Research Reviews on Maternal Position for Labor and Birth
Cochrane Database Syst Rev. 2013 Oct 9;10:CD003934. doi: 10.1002/14651858.CD003934.pub4. Maternal positions and mobility during first stage labour. Lawrence A1, Lewis L, Hofmeyr GJ, Styles C. PMID: 24105444
BACKGROUND: It is more common for women in both high- and low-income countries giving birth in health facilities, to labour in bed. There is no evidence that this is associated with any advantage for women or babies, although it may be more convenient for staff. Observational studies have suggested that if women lie on their backs during labour this may have adverse effects on uterine contractions and impede progress in labour, and in some women reduce placental blood flow…Results should be interpreted with caution as the methodological quality of the 25 included trials (5218 women) was variable….AUTHORS’ CONCLUSIONS: There is clear and important evidence that walking and upright positions in the first stage of labour reduces the duration of labour, the risk of caesarean birth, the need for epidural, and does not seem to be associated with increased intervention or negative effects on mothers’ and babies’ well being. Given the great heterogeneity and high performance bias of study situations, better quality trials are still required to confirm with any confidence the true risks and benefits of upright and mobile positions compared with recumbent positions for all women. Based on the current findings, we recommend that women in low-risk labour should be informed of the benefits of upright positions, and encouraged and assisted to assume whatever positions they choose.
Cochrane Database Syst Rev. 2012 May 16;5:CD002006. doi: 10.1002/14651858.CD002006.pub3. Position in the second stage of labour for women without epidural anaesthesia.
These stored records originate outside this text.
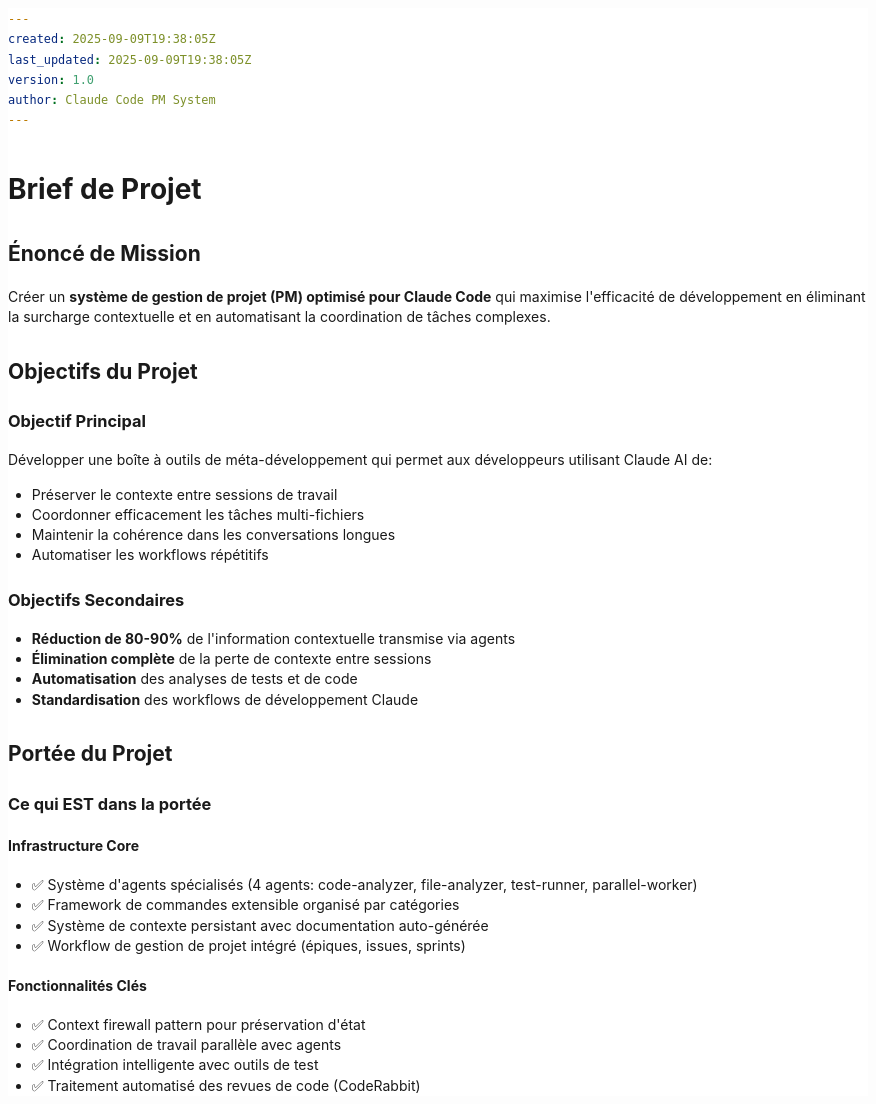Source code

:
 ```yaml
---
created: 2025-09-09T19:38:05Z
last_updated: 2025-09-09T19:38:05Z
version: 1.0
author: Claude Code PM System
---
```


# Brief de Projet

## Énoncé de Mission

Créer un **système de gestion de projet (PM) optimisé pour Claude Code** qui maximise l'efficacité de développement en éliminant la surcharge contextuelle et en automatisant la coordination de tâches complexes.

## Objectifs du Projet

### Objectif Principal
Développer une boîte à outils de méta-développement qui permet aux développeurs utilisant Claude AI de:
- Préserver le contexte entre sessions de travail
- Coordonner efficacement les tâches multi-fichiers
- Maintenir la cohérence dans les conversations longues
- Automatiser les workflows répétitifs

### Objectifs Secondaires
- **Réduction de 80-90%** de l'information contextuelle transmise via agents
- **Élimination complète** de la perte de contexte entre sessions
- **Automatisation** des analyses de tests et de code
- **Standardisation** des workflows de développement Claude

## Portée du Projet

### Ce qui EST dans la portée

#### Infrastructure Core
- ✅ Système d'agents spécialisés (4 agents: code-analyzer, file-analyzer, test-runner, parallel-worker)
- ✅ Framework de commandes extensible organisé par catégories
- ✅ Système de contexte persistant avec documentation auto-générée
- ✅ Workflow de gestion de projet intégré (épiques, issues, sprints)

#### Fonctionnalités Clés
- ✅ Context firewall pattern pour préservation d'état
- ✅ Coordination de travail parallèle avec agents
- ✅ Intégration intelligente avec outils de test
- ✅ Traitement automatisé des revues de code (CodeRabbit)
Gupta JK1, Hofmeyr GJ, Shehmar M. PMID: 22592681
…OBJECTIVES: To assess the benefits and risks of the use of different positions during the second stage of labour (i.e. from full dilatation of the uterine cervix)…MAIN RESULTS: Results should be interpreted with caution as the methodological quality of the 22 included trials (7280 women) was variable. In all women studied (primigravid and multigravid) there was a non-significant reduction in duration of second stage in the upright group…a significant reduction in assisted deliveries…a reduction in episiotomies …an increase in second degree perineal tears…increased estimated blood loss greater than 500 ml…fewer abnormal fetal heart rate patterns…In primigravid women the use of any upright compared with supine positions was associated with: non-significant reduction in duration of second stage of labour…this reduction was largely due to women allocated to the use of the birth cushion. AUTHORS’ CONCLUSIONS: The findings of this review suggest several possible benefits for upright posture in women without epidural, but with the possibility of increased risk of blood loss greater than 500 mL. Until such time as the benefits and risks of various delivery positions are estimated with greater certainty, when methodologically stringent data from trials are available, women should be allowed to make choices about the birth positions in which they might wish to assume for birth of their babies.